On the advice of several locals, Ryan, Krysty, and Rick travel to the Russian War Museum in order to learn more about the current Russian government. Shortly thereafter Zimyanin arrives at the Museum, having estimated the group's likely path and assuming they would not be able to ignore the Museum. Ryan spots Zimyanin, immediately recognizing him, and hastens the group's progress through the Museum. On the way through they come across an ill-visited side exhibit which unexpectedly holds all the tools Rick needs to fix the MAT-TRANS chamber, presumably looted from the nearby dacha.
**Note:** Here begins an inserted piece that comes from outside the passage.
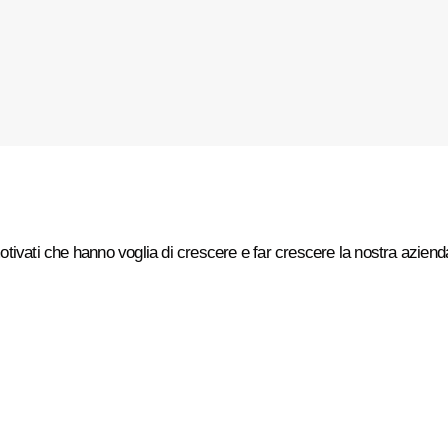
ivati che hanno voglia di crescere e far crescere la nostra azienda.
The three resolve to come back at night when the Museum is closed to retrieve the tools.
With Zimyanin closing in from the front entrance and soldiers moving to set up roadblocks, Ryan and his friends move to leave through the back, only to discover that the back exit goes past the most popular (and monitored) exhibit: a tattered American flag, which attendees are expected to spit on. All three are nearly overcome with disgust, and Rick balks at following through, but in the end all three spit on the flag and leave unnoticed. As they leave Rick demands that the flag be taken as well when they return in the evening.
With Rick's condition rapidly worsening, Ryan and Kristy return to the Museum without him. The tools are stolen easily, their cases not even locked, but taking the American flag trips an alarm and alerts Museum security. Ryan and Kristy shoot their way through the confused guards and escape.
Ultimately Zimyanin is able to track the group's path back to the abandoned American dacha, following a path of violent firefights and other crimes, while the group works quickly to repair the MAT-TRANS door under the guidance of Rick, who is entering the final, fatal stages of ALS. Zimyanin's forces attack the dacha as repairs are nearing completion, and Rick asks to be left behind with cans of gasoline and a pyrotab to cover the escape. Ryan and the others are able to hold off the Russians long enough for the door to be repaired; before they leave Rick, wrapped in the rescued American flag, asks for one last favor: to hear the The Star-Spangled Banner before he dies. With Doc's help the group tearfully sings the anthem for Rick, who dies before the song is finished.
Zimyanin manages to make it to the hidden redoubt during this time, and enters the control room just as Ryan hurls the burning pyrotab into the gas-soaked room before closing the chamber door; Zimyanin narrowly avoids being killed by the ensuing fire. As the MAT-TRANS activates he runs through the fire and quickly enters the chamber, intent on killing the now-incapacitated Ryan. Ryan is aware of Zimyanin's hands around his neck as the jump continues, but is unable to do anything as he slides into unconsciousness.
- This book was authored by Laurence James.
- ◾A scene in Red Equinox, where Ryan shoots up a bunch of people in the market, and a baby carriage goes rolling down the stairs, is likely based on the movie The Untouchables (which, ironically, stole that scene from a Russian propaganda film called Battleship Potemkin).